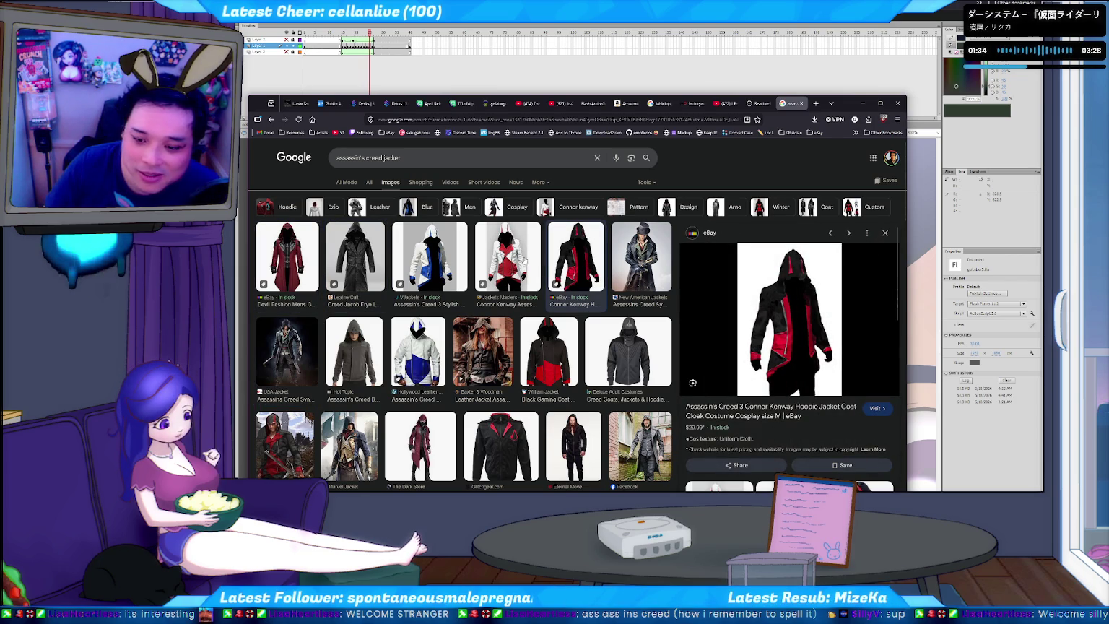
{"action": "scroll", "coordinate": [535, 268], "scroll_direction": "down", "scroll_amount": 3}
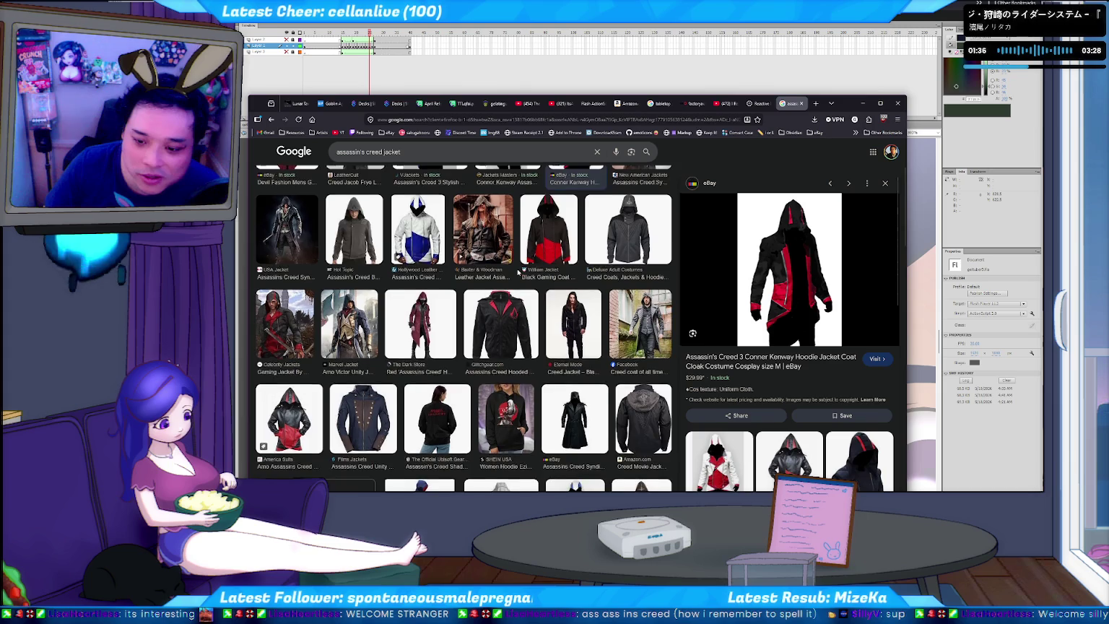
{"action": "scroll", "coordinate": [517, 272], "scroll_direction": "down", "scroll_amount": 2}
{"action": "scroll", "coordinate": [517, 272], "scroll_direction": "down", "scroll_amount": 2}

WHAT TO PRODUCE: Only the text of the listing above should be copied, exactly and with pictures left out.

PROBLEM SOLUTION:
{"action": "scroll", "coordinate": [535, 268], "scroll_direction": "down", "scroll_amount": 3}
{"action": "scroll", "coordinate": [517, 272], "scroll_direction": "down", "scroll_amount": 2}
{"action": "scroll", "coordinate": [517, 272], "scroll_direction": "down", "scroll_amount": 2}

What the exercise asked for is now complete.